内容摘要:2009年,父亲那仅有0.01视力又坚持工作了35年的半只眼也终于失去了光明。这个巨大变化来得太快、太突然,几乎把父亲击倒,一切都改变了。然而让父亲最不能接受和忍耐的就是再不能执笔,再不能伏案著述。可是,到了“新晴细履平沙”(秦观《望海潮·梅英疏淡》)之句时,这个“平沙”就是一般平地的意思了——这种用法全由平仄韵律而选择,与“平莎”、“平芜”、“平原”、“平川”……都是为了避用平声字而变通的结果,不一定非得有茂盛的草地不可。
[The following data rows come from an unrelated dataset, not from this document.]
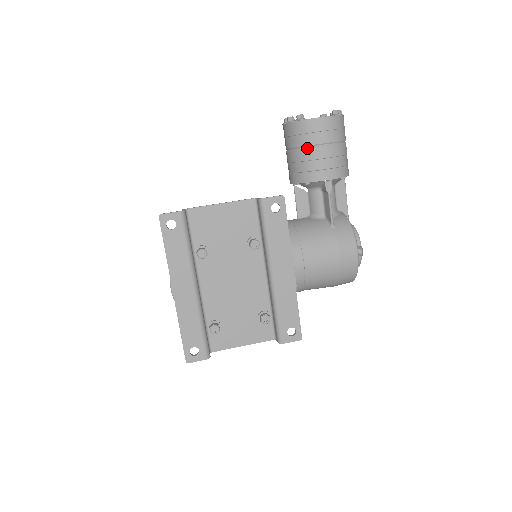
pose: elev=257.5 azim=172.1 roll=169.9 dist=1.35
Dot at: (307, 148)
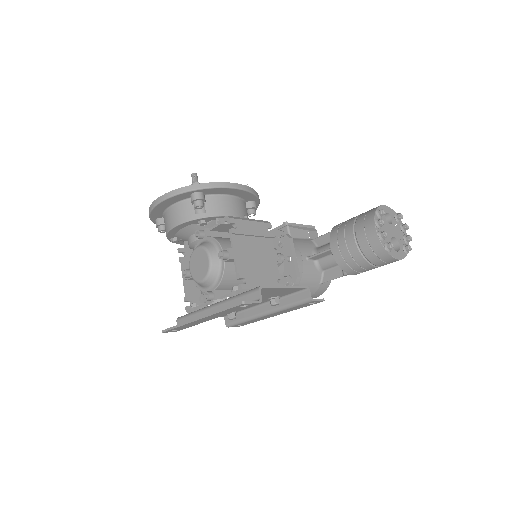
Dot at: (368, 262)
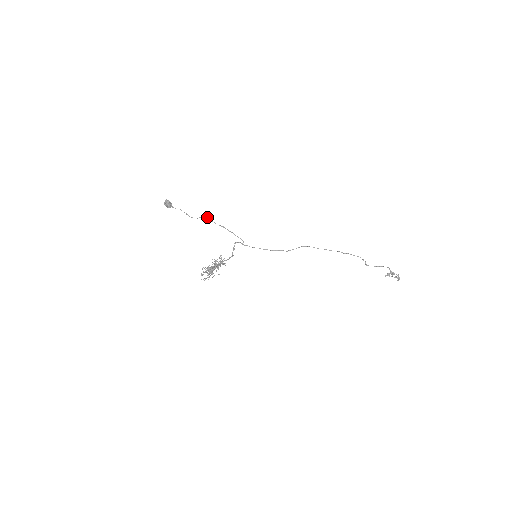
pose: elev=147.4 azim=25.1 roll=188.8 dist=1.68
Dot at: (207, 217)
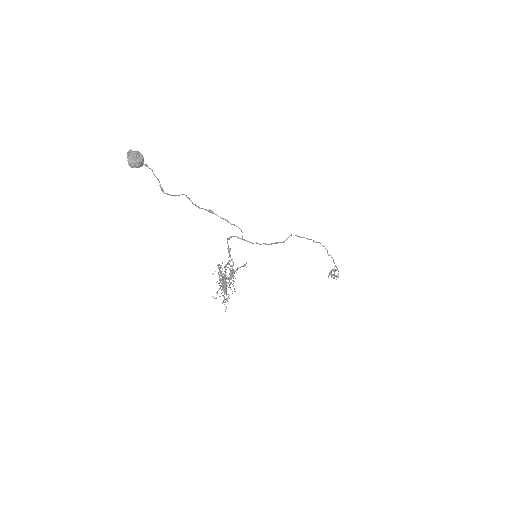
Dot at: (186, 195)
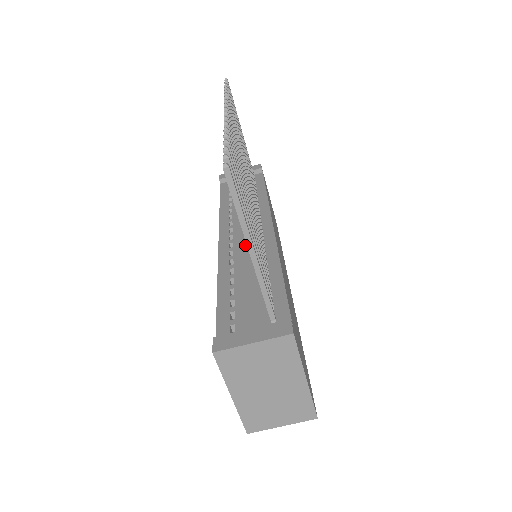
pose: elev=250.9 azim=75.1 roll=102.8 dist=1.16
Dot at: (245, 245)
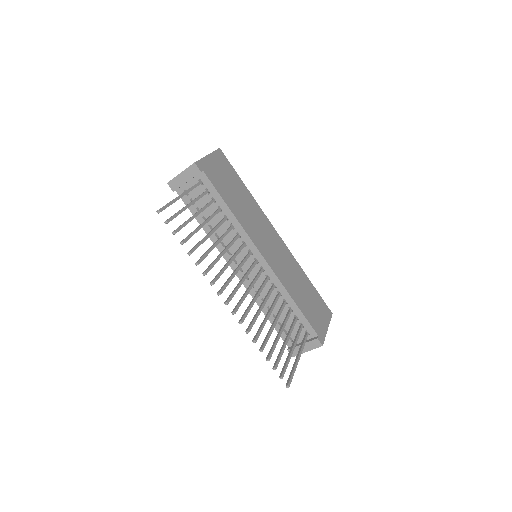
Dot at: occluded
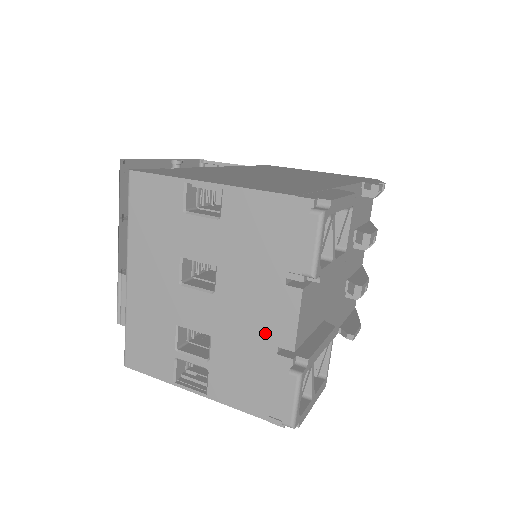
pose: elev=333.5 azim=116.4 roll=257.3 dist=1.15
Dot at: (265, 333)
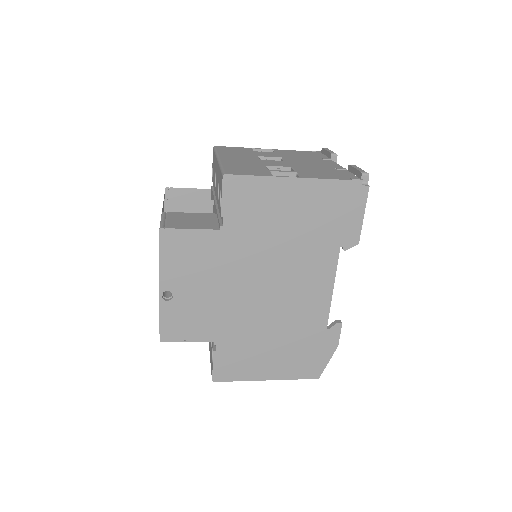
Dot at: (324, 166)
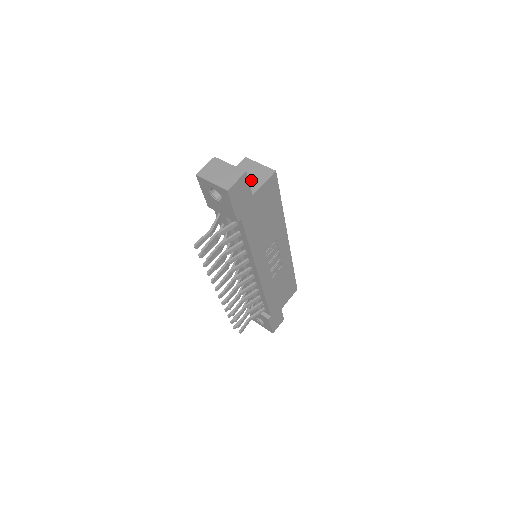
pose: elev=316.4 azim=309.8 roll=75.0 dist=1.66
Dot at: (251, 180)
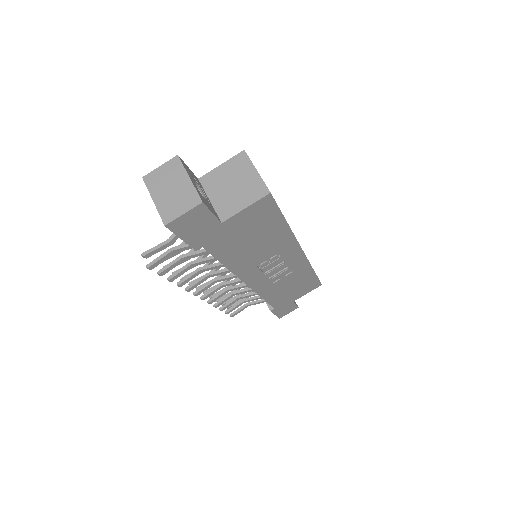
Dot at: (232, 195)
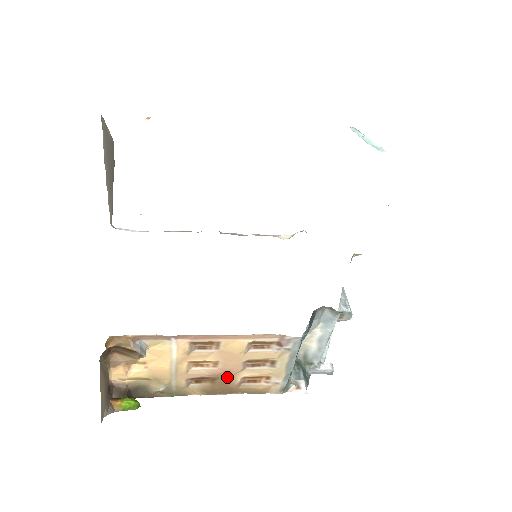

应该想一想,听京剧《武家坡》薛平贵与王宝钏重逢后的那个唱词时遇到“怀中取出银一锭,将银放在地平川……”,就是把银子放在地上,与河流全无交涉呀!词人秦郎开头写明了春寒已退之后,只用六个字、两小句略为点染气氛,就让你感到确实寒退春回了。
关键词:词人;父亲;秦郎;离别;美景;林如海;春寒;变化;飘零;口述
作者简介:
父亲决定采用自己口述、我们记录的方法来延续他一生对中华文化的执著与酷爱。那时节,父亲“一喉多声”,既口述“红楼关键词”,又为《千字文》宣义,同时这组赏析文字也在进行之中。这篇文字是2009年12月8日继《千秋一寸心——周汝昌讲唐诗宋词》后准备另撰新书的首篇之作。父亲再一次选定秦观作为开篇,除了对秦少游词的喜爱之外,还能窥见他做学问的伏脉与路数。父亲临终前几天还为我们口述了此书的大纲,可惜未竟,成为一大憾事。
——周伦玲
水边沙外,城郭春寒退。花影乱,莺声碎。飘零疏酒盏,离别宽衣带。人不见,碧云暮合空相对。忆昔西池会,鹓鹭同飞盖。携手处,今谁在?日边清梦断,镜里朱颜改。春去也!飞红万点愁如海。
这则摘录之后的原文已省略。